Netflix Prize May Have Been Achieved 83
MadAnalyst writes "The long-running $1,000,000 competition to improve on the Netflix Cinematch recommendation system by 10% (in terms of the RMSE) may have finally been won. Recent results show a 10.05% improvement from the team called BellKor's Pragmatic Chaos, a merger between some of the teams who were getting close to the contest's goal. We've discussed this competition in the past."
No info about the Netflix prize (Score:2, Insightful)
C'mon, the Netflix prize isn't THAT well known. At least you could have given some basic info about it.
most of them did it (Score:5, Insightful)
for simple intellectual satisfaction, like a giant puzzle or a game of chess
money is not the motivation for everything in this world
Re:1 Million split 7 ways (Score:5, Insightful)
Well, just like the Ansari X Prize didn't cover the costs of developing and launching a suborbital rocket, the Netflix Prize isn't really meant to be a large enough prize to fully fund the development of a new recommendation algorithm. The purpose of the prize is to stimulate interest and get people started. The real reward will come when they turn their algorithm into commercialized software - the rewards from making such a thing applicable outside of Netflix could be large indeed.
Re:1 Million split 7 ways (Score:5, Insightful)
Pretty sure having it on their CV means they can effectively write their own pay cheque in terms of job opportunities.
Re:most of them did it (Score:2, Insightful)
Well, it was for AT&T. No, they don't want the prize money; they're donating it charity. But what they do have now is an algorithm that can be turned into a commercial product or service. The individual researchers may not have had money as their primary motivator, but their employer sure has hell did.
Re:Interesting (Score:4, Insightful)
Trying to recommend unpopular movies is problematic. Is the computer program going to be able to discern under-rated (Glengarry Glen Ross) or just crap (Ishtar)
That is indeed an interesting question, and I think it's what the grandparent meant when he pointed out Netflix's contest didn't really address it. The performance measure Netflix used was root-mean squared error, so every prediction counts equally in determining your error. Since the vast majority of predictions in the data set are for frequently-watched films, effectively the prize was focused primarily on optimizing the common case: correctly predict whether someone will like or not like one of the very popular films. Of course, getting the unpopular films right too helps, but all else being equal, it's better to make even tiny improvements to your predictions of films that appear tons of times in the data set, than to make considerable improvements to less popular films' predictions, because the importance of getting a prediction right is in effect weighted by the film's popularity.

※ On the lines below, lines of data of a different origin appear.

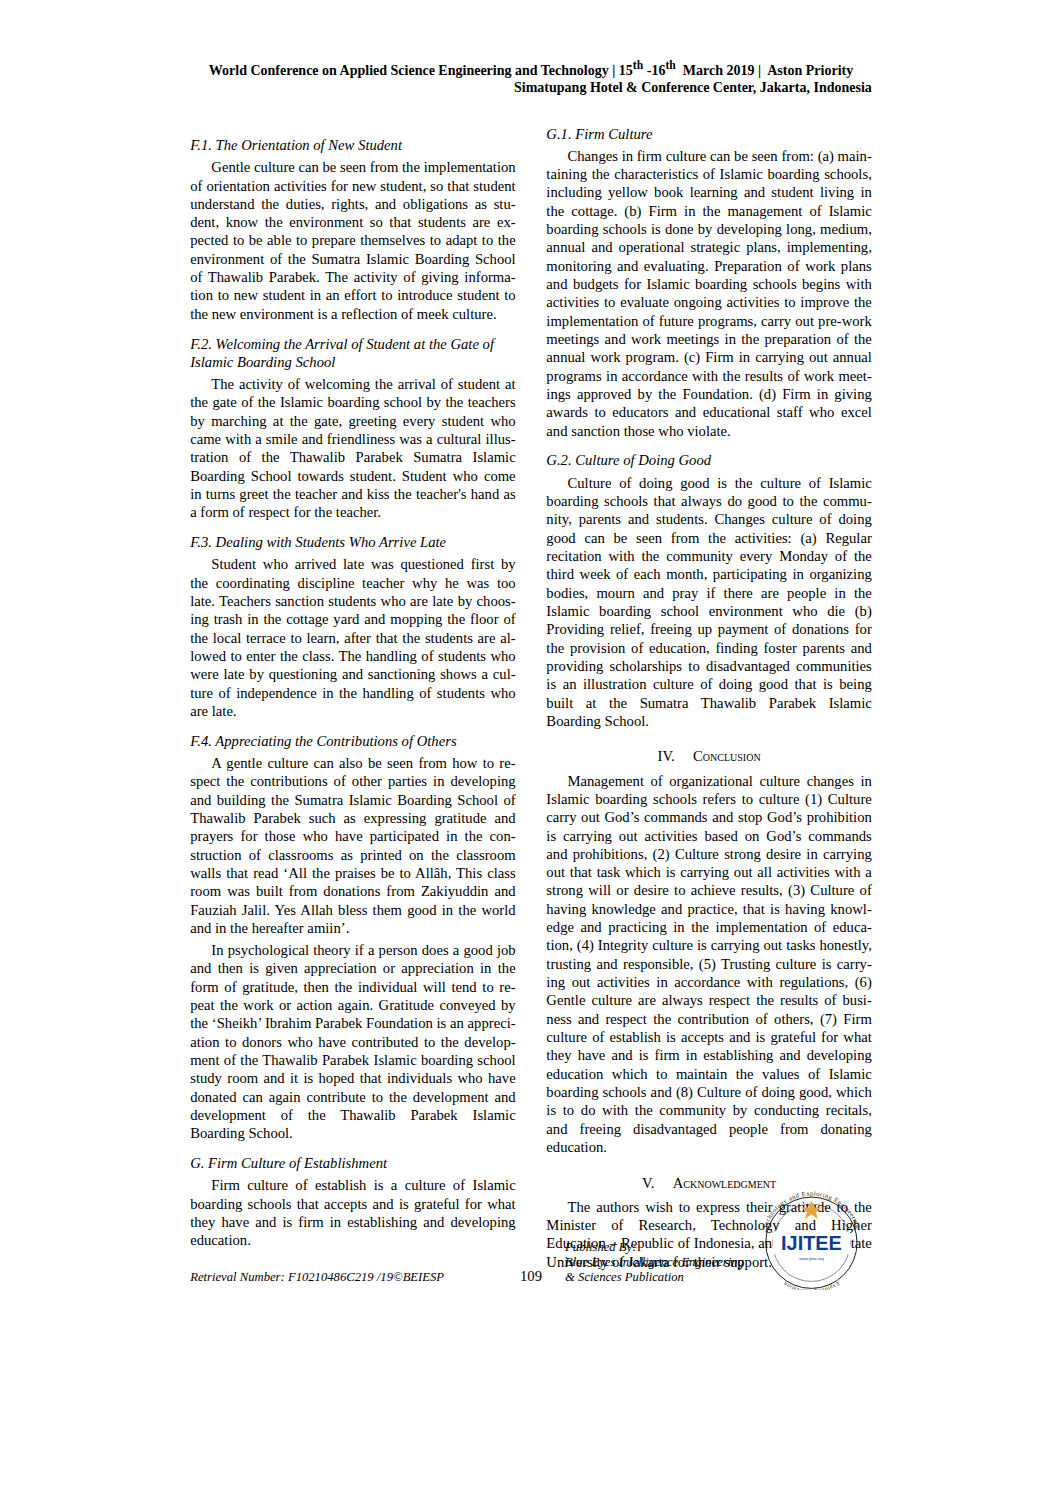World Conference on Applied Science Engineering and Technology | 15th -16th March 2019 | Aston Priority Simatupang Hotel & Conference Center, Jakarta, Indonesia
F.1. The Orientation of New Student
Gentle culture can be seen from the implementation of orientation activities for new student, so that student understand the duties, rights, and obligations as student, know the environment so that students are expected to be able to prepare themselves to adapt to the environment of the Sumatra Islamic Boarding School of Thawalib Parabek. The activity of giving information to new student in an effort to introduce student to the new environment is a reflection of meek culture.
F.2. Welcoming the Arrival of Student at the Gate of Islamic Boarding School
The activity of welcoming the arrival of student at the gate of the Islamic boarding school by the teachers by marching at the gate, greeting every student who came with a smile and friendliness was a cultural illustration of the Thawalib Parabek Sumatra Islamic Boarding School towards student. Student who come in turns greet the teacher and kiss the teacher's hand as a form of respect for the teacher.
F.3. Dealing with Students Who Arrive Late
Student who arrived late was questioned first by the coordinating discipline teacher why he was too late. Teachers sanction students who are late by choosing trash in the cottage yard and mopping the floor of the local terrace to learn, after that the students are allowed to enter the class. The handling of students who were late by questioning and sanctioning shows a culture of independence in the handling of students who are late.
F.4. Appreciating the Contributions of Others
A gentle culture can also be seen from how to respect the contributions of other parties in developing and building the Sumatra Islamic Boarding School of Thawalib Parabek such as expressing gratitude and prayers for those who have participated in the construction of classrooms as printed on the classroom walls that read ‘All the praises be to Allâh, This class room was built from donations from Zakiyuddin and Fauziah Jalil. Yes Allah bless them good in the world and in the hereafter amiin’.
In psychological theory if a person does a good job and then is given appreciation or appreciation in the form of gratitude, then the individual will tend to repeat the work or action again. Gratitude conveyed by the ‘Sheikh’ Ibrahim Parabek Foundation is an appreciation to donors who have contributed to the development of the Thawalib Parabek Islamic boarding school study room and it is hoped that individuals who have donated can again contribute to the development and development of the Thawalib Parabek Islamic Boarding School.
G. Firm Culture of Establishment
Firm culture of establish is a culture of Islamic boarding schools that accepts and is grateful for what they have and is firm in establishing and developing education.
G.1. Firm Culture
Changes in firm culture can be seen from: (a) maintaining the characteristics of Islamic boarding schools, including yellow book learning and student living in the cottage. (b) Firm in the management of Islamic boarding schools is done by developing long, medium, annual and operational strategic plans, implementing, monitoring and evaluating. Preparation of work plans and budgets for Islamic boarding schools begins with activities to evaluate ongoing activities to improve the implementation of future programs, carry out pre-work meetings and work meetings in the preparation of the annual work program. (c) Firm in carrying out annual programs in accordance with the results of work meetings approved by the Foundation. (d) Firm in giving awards to educators and educational staff who excel and sanction those who violate.
G.2. Culture of Doing Good
Culture of doing good is the culture of Islamic boarding schools that always do good to the community, parents and students. Changes culture of doing good can be seen from the activities: (a) Regular recitation with the community every Monday of the third week of each month, participating in organizing bodies, mourn and pray if there are people in the Islamic boarding school environment who die (b) Providing relief, freeing up payment of donations for the provision of education, finding foster parents and providing scholarships to disadvantaged communities is an illustration culture of doing good that is being built at the Sumatra Thawalib Parabek Islamic Boarding School.
IV. Conclusion
Management of organizational culture changes in Islamic boarding schools refers to culture (1) Culture carry out God’s commands and stop God’s prohibition is carrying out activities based on God’s commands and prohibitions, (2) Culture strong desire in carrying out that task which is carrying out all activities with a strong will or desire to achieve results, (3) Culture of having knowledge and practice, that is having knowledge and practicing in the implementation of education, (4) Integrity culture is carrying out tasks honestly, trusting and responsible, (5) Trusting culture is carrying out activities in accordance with regulations, (6) Gentle culture are always respect the results of business and respect the contribution of others, (7) Firm culture of establish is accepts and is grateful for what they have and is firm in establishing and developing education which to maintain the values of Islamic boarding schools and (8) Culture of doing good, which is to do with the community by conducting recitals, and freeing disadvantaged people from donating education.
V. Acknowledgment
The authors wish to express their gratitude to the Minister of Research, Technology and Higher Education – Republic of Indonesia, and Rector of State University of Jakarta for their support.
Retrieval Number: F10210486C219 /19©BEIESP 109 Published By:
Blue Eyes Intelligence Engineering
& Sciences Publication
Technology and Exploring Engineering Exploring Innovation IJITEE www.ijitee.org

You could look at error from a movie-centric perspective, though, asking something like, "how good are your recommender algorithm's predictions for the average film?" That causes you to focus on different things, if an error of 1 star on Obscure Film predictions and an error of 1 star on Titanic predictions count the same.
Re:they were able to get the extra 0.5% over the t (Score:1, Insightful)
Re:Interesting (Score:3, Insightful)
That's true, but since there's not a huge range in ratings, that root-squaring doesn't have nearly as big an effect as the many orders of magnitude difference in popularity. I don't recall the exact numbers offhand, but I think the top-10 movies, out of 17,500, account for fully half the weight.
Re:Interesting (Score:2, Insightful)
You know what. I actually like Ishtar. I really do. The blind camel, and the line "We're not singers! We're songwriters!" gets me every time.
So really, the even harder problem is to know when to buck your your friends and go with the the outlier. It's hard, because kNN methods work pretty well, and they're all about going with the consensus of whatever cluster you're in.